Available data section start

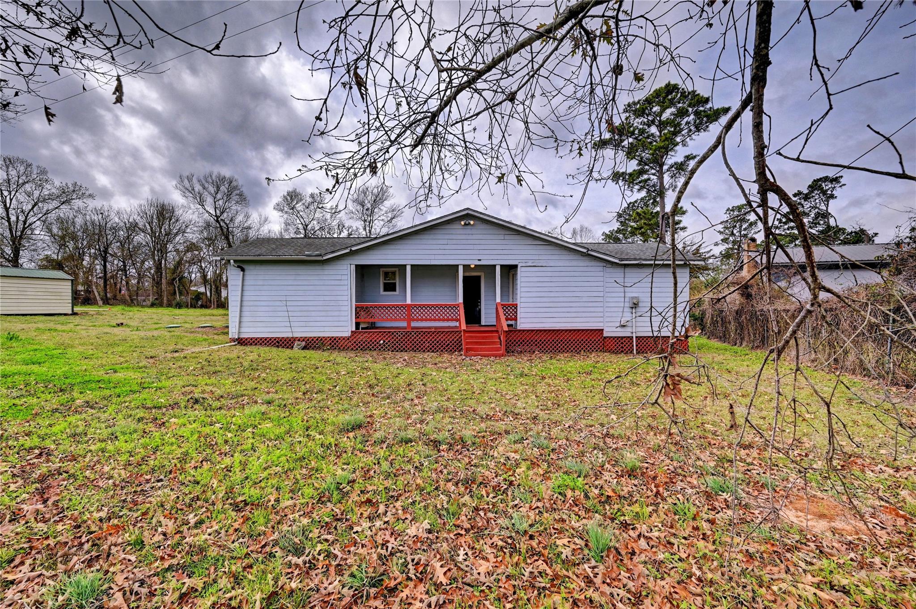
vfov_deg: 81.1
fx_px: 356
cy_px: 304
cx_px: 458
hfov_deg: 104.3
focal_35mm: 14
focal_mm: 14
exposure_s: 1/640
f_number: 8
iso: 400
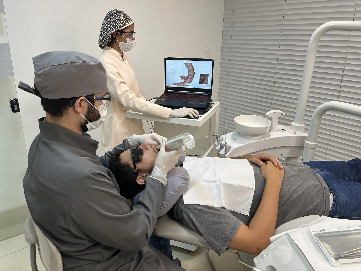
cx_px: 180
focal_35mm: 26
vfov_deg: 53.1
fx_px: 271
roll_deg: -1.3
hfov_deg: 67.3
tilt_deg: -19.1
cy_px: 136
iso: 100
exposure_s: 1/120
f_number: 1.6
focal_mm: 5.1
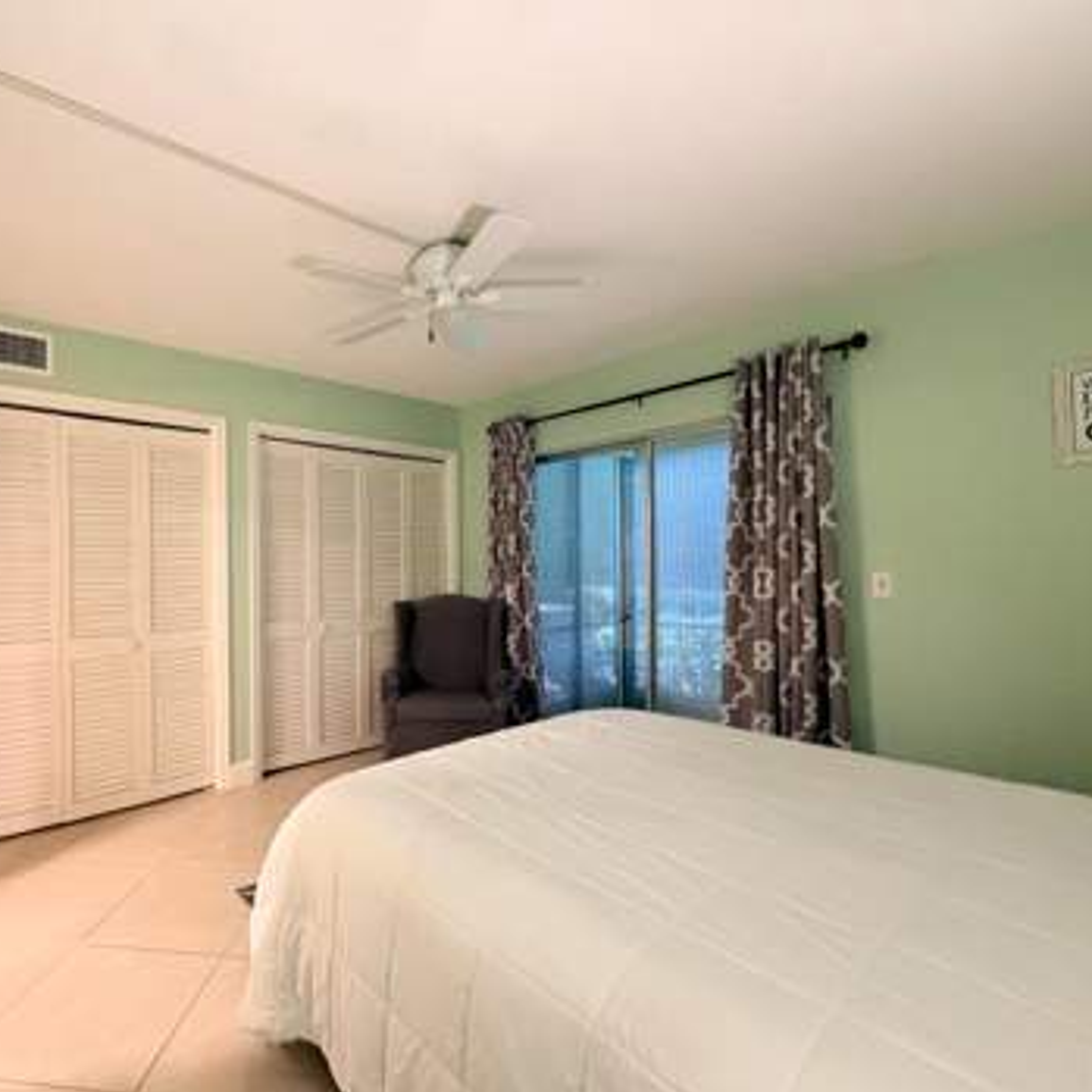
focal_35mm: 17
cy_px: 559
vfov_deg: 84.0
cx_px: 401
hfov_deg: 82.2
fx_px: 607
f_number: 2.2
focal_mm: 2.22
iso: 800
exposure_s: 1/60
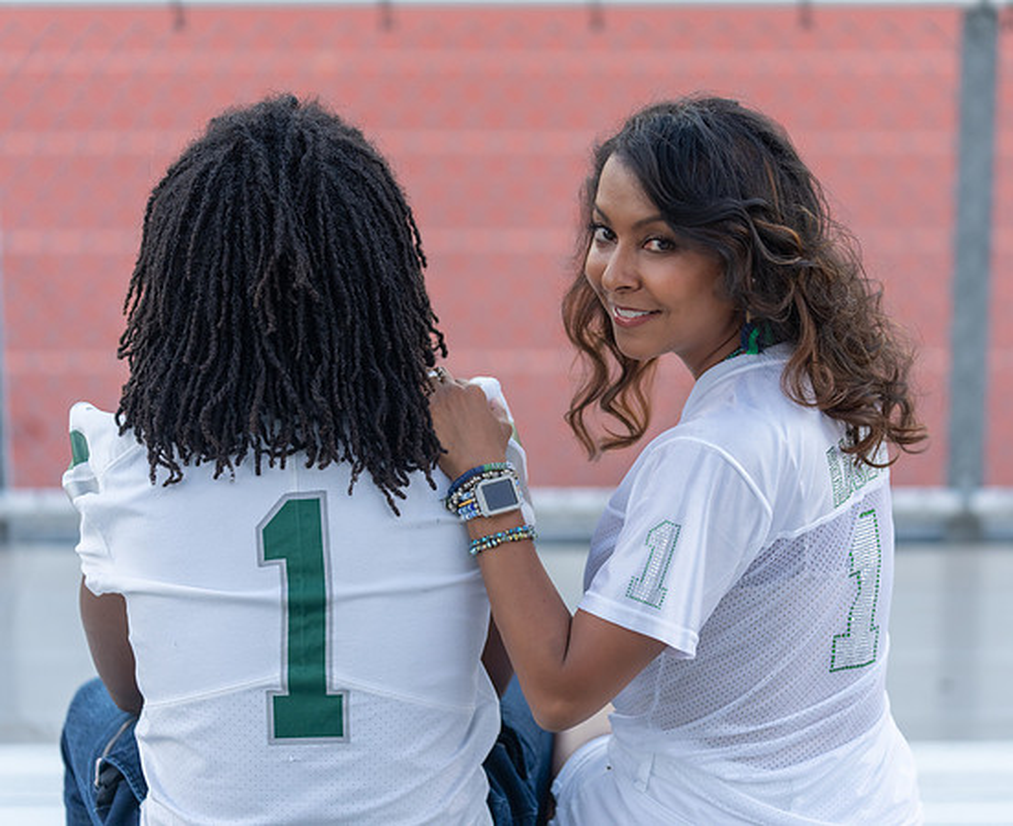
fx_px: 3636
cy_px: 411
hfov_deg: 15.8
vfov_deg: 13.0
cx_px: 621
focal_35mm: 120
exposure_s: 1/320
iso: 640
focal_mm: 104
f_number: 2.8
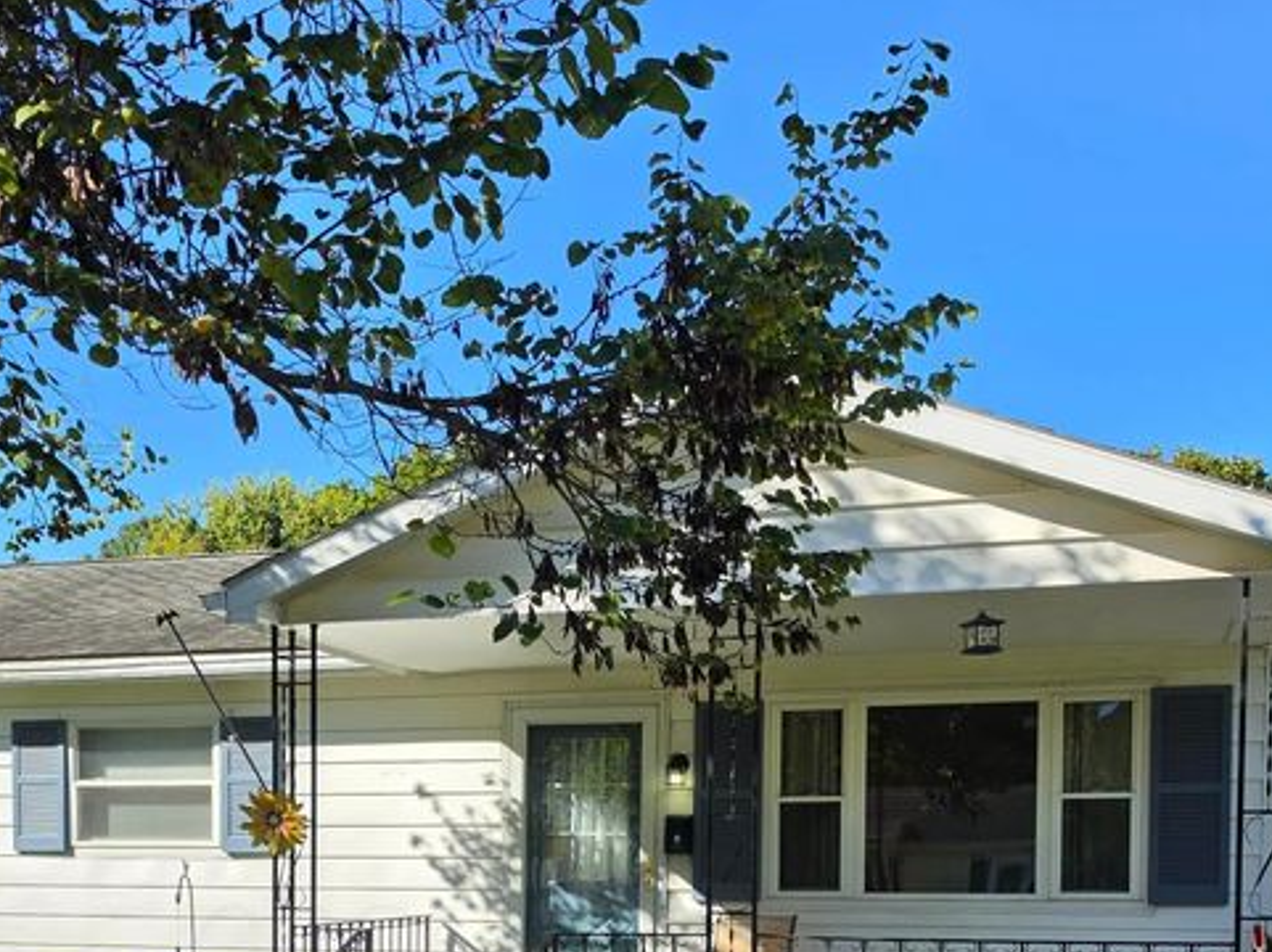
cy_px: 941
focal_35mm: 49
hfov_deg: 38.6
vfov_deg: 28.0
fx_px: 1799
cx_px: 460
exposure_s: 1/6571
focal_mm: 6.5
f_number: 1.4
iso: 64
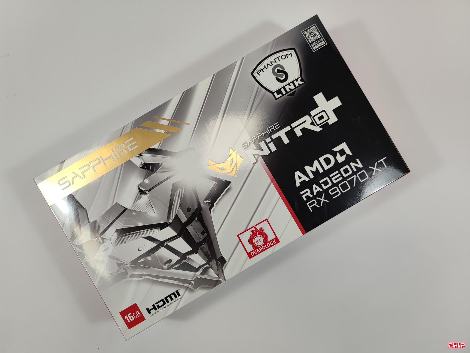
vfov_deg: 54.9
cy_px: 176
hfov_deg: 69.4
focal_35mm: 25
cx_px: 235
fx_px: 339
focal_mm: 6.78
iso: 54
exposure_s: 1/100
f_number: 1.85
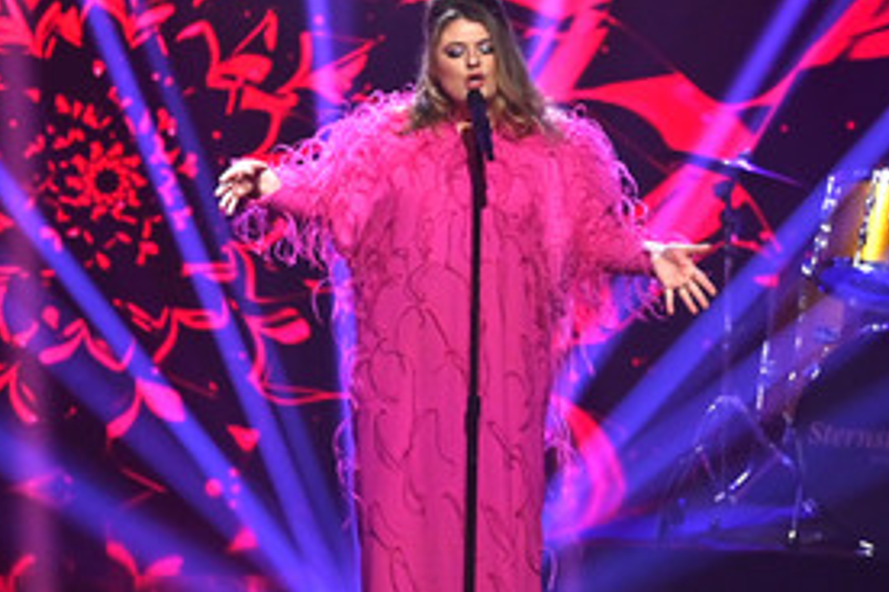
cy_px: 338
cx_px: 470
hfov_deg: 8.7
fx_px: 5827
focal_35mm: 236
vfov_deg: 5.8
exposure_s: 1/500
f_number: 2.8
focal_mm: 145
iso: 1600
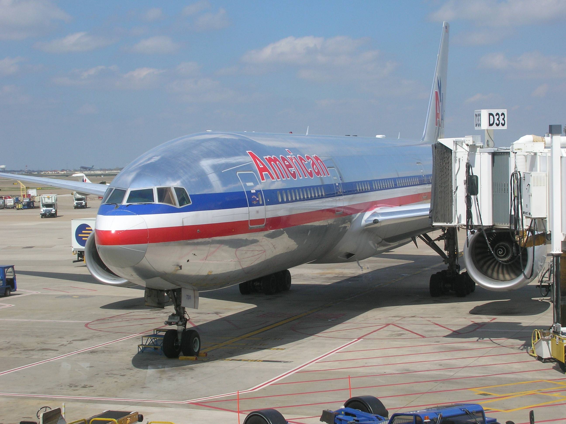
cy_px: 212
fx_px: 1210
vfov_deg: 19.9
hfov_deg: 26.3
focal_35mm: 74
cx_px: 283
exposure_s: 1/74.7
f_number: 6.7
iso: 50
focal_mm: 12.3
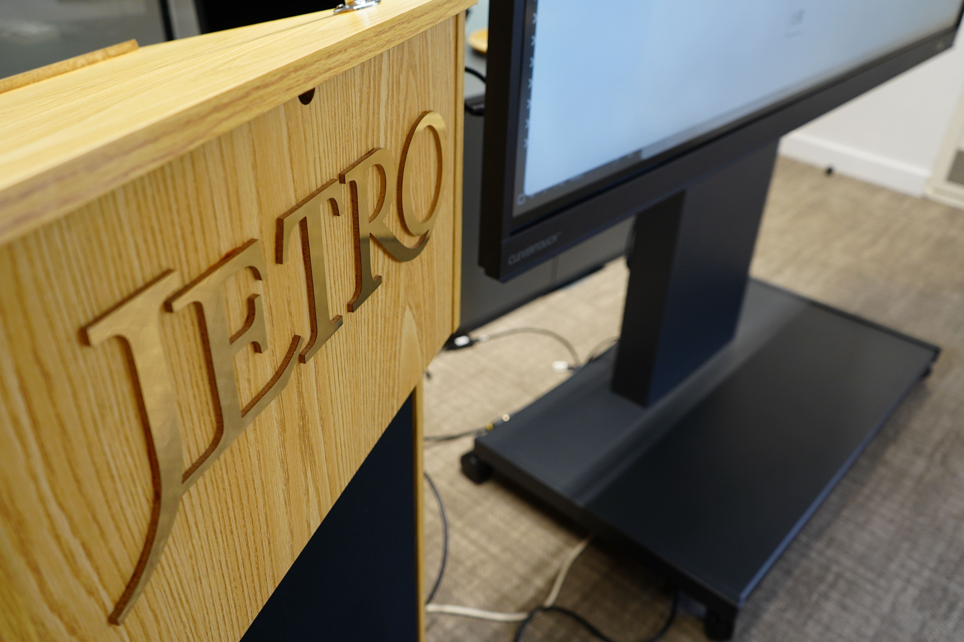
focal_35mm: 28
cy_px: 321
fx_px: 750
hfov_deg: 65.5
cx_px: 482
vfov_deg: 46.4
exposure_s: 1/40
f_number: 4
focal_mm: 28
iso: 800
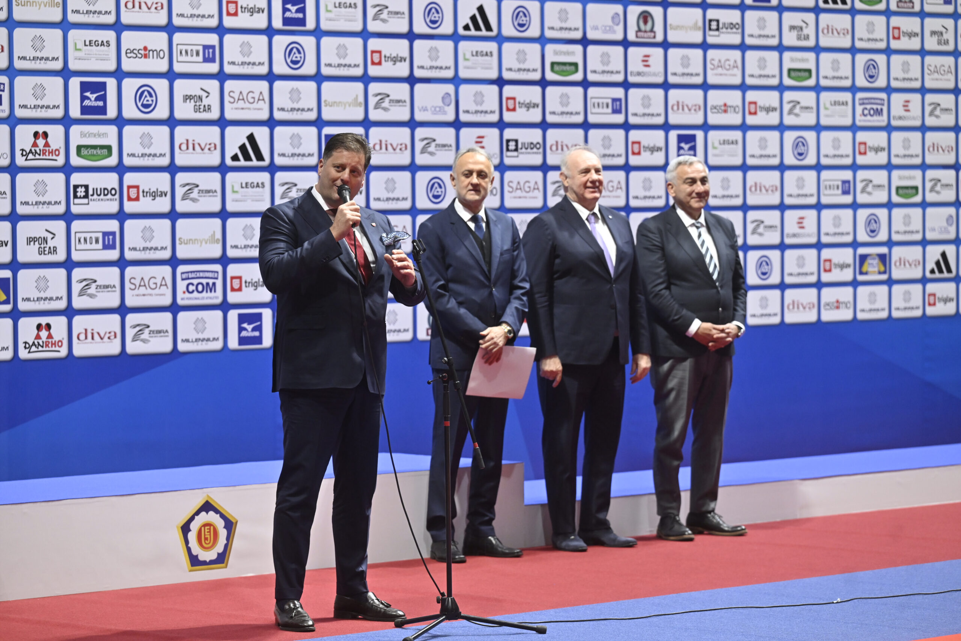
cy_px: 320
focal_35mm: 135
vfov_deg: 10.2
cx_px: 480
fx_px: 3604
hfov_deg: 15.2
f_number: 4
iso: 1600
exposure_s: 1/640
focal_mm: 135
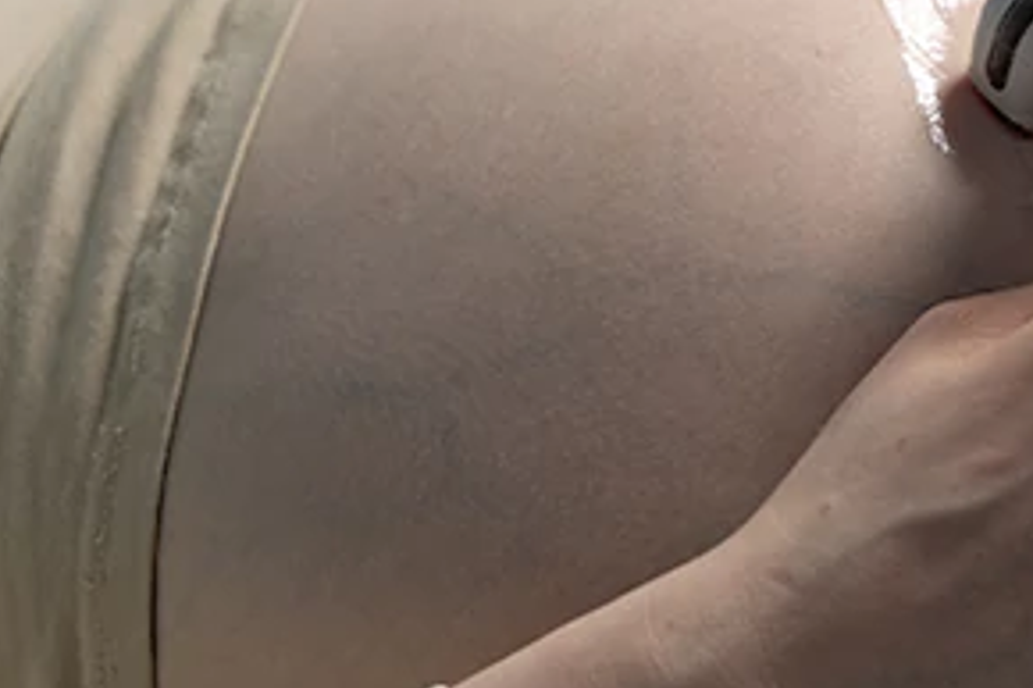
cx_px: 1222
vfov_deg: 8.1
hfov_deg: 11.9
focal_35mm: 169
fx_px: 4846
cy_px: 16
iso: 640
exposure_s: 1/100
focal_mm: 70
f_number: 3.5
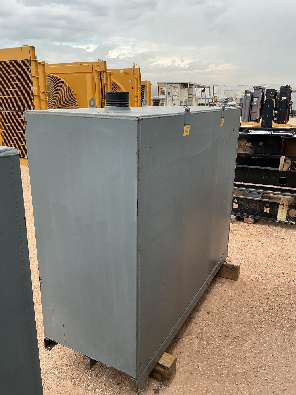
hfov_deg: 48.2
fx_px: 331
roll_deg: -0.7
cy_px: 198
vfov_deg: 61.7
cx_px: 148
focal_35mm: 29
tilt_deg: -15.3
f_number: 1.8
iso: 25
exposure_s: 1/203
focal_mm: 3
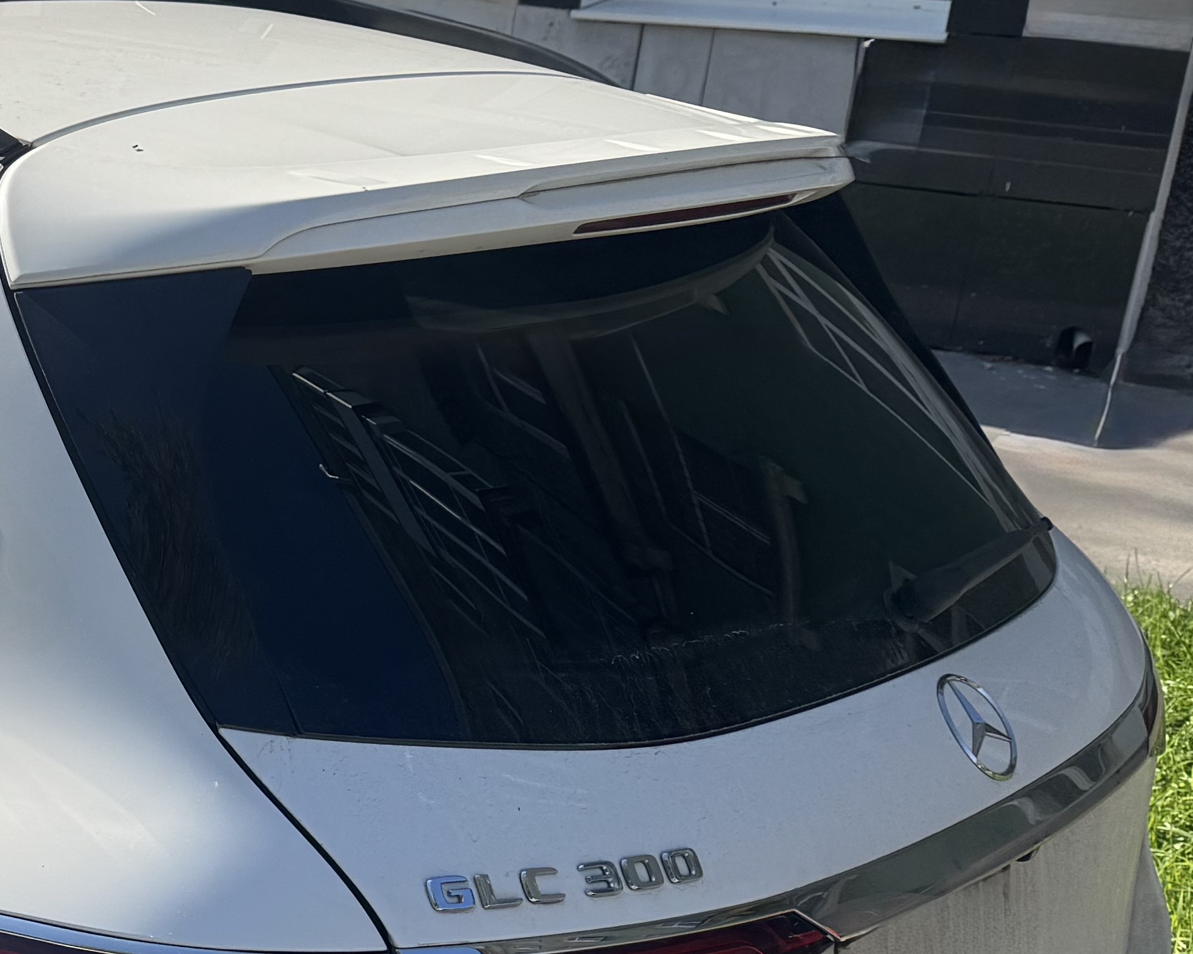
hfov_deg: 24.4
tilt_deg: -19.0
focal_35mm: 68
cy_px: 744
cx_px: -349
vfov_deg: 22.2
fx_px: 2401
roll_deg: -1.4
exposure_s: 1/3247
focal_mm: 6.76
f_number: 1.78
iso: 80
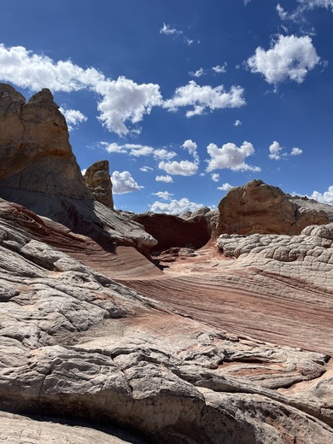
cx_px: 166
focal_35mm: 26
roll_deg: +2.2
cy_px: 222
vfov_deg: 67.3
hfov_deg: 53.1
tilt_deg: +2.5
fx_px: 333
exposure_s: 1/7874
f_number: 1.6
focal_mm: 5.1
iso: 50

Available data section end

- _Problem to solve_: Word for word, quote the full listing, omitting every picture.

- _Solution_:
vfov_deg: 81.1
fx_px: 356
cy_px: 304
cx_px: 458
hfov_deg: 104.3
focal_35mm: 14
focal_mm: 14
exposure_s: 1/640
f_number: 8
iso: 400
cx_px: 180
focal_35mm: 26
vfov_deg: 53.1
fx_px: 271
roll_deg: -1.3
hfov_deg: 67.3
tilt_deg: -19.1
cy_px: 136
iso: 100
exposure_s: 1/120
f_number: 1.6
focal_mm: 5.1
focal_35mm: 17
cy_px: 559
vfov_deg: 84.0
cx_px: 401
hfov_deg: 82.2
fx_px: 607
f_number: 2.2
focal_mm: 2.22
iso: 800
exposure_s: 1/60
fx_px: 3636
cy_px: 411
hfov_deg: 15.8
vfov_deg: 13.0
cx_px: 621
focal_35mm: 120
exposure_s: 1/320
iso: 640
focal_mm: 104
f_number: 2.8
cy_px: 941
focal_35mm: 49
hfov_deg: 38.6
vfov_deg: 28.0
fx_px: 1799
cx_px: 460
exposure_s: 1/6571
focal_mm: 6.5
f_number: 1.4
iso: 64
vfov_deg: 54.9
cy_px: 176
hfov_deg: 69.4
focal_35mm: 25
cx_px: 235
fx_px: 339
focal_mm: 6.78
iso: 54
exposure_s: 1/100
f_number: 1.85
cy_px: 338
cx_px: 470
hfov_deg: 8.7
fx_px: 5827
focal_35mm: 236
vfov_deg: 5.8
exposure_s: 1/500
f_number: 2.8
focal_mm: 145
iso: 1600
cy_px: 212
fx_px: 1210
vfov_deg: 19.9
hfov_deg: 26.3
focal_35mm: 74
cx_px: 283
exposure_s: 1/74.7
f_number: 6.7
iso: 50
focal_mm: 12.3
focal_35mm: 28
cy_px: 321
fx_px: 750
hfov_deg: 65.5
cx_px: 482
vfov_deg: 46.4
exposure_s: 1/40
f_number: 4
focal_mm: 28
iso: 800
cy_px: 320
focal_35mm: 135
vfov_deg: 10.2
cx_px: 480
fx_px: 3604
hfov_deg: 15.2
f_number: 4
iso: 1600
exposure_s: 1/640
focal_mm: 135
cx_px: 1222
vfov_deg: 8.1
hfov_deg: 11.9
focal_35mm: 169
fx_px: 4846
cy_px: 16
iso: 640
exposure_s: 1/100
focal_mm: 70
f_number: 3.5
hfov_deg: 48.2
fx_px: 331
roll_deg: -0.7
cy_px: 198
vfov_deg: 61.7
cx_px: 148
focal_35mm: 29
tilt_deg: -15.3
f_number: 1.8
iso: 25
exposure_s: 1/203
focal_mm: 3
hfov_deg: 24.4
tilt_deg: -19.0
focal_35mm: 68
cy_px: 744
cx_px: -349
vfov_deg: 22.2
fx_px: 2401
roll_deg: -1.4
exposure_s: 1/3247
focal_mm: 6.76
f_number: 1.78
iso: 80
cx_px: 166
focal_35mm: 26
roll_deg: +2.2
cy_px: 222
vfov_deg: 67.3
hfov_deg: 53.1
tilt_deg: +2.5
fx_px: 333
exposure_s: 1/7874
f_number: 1.6
focal_mm: 5.1
iso: 50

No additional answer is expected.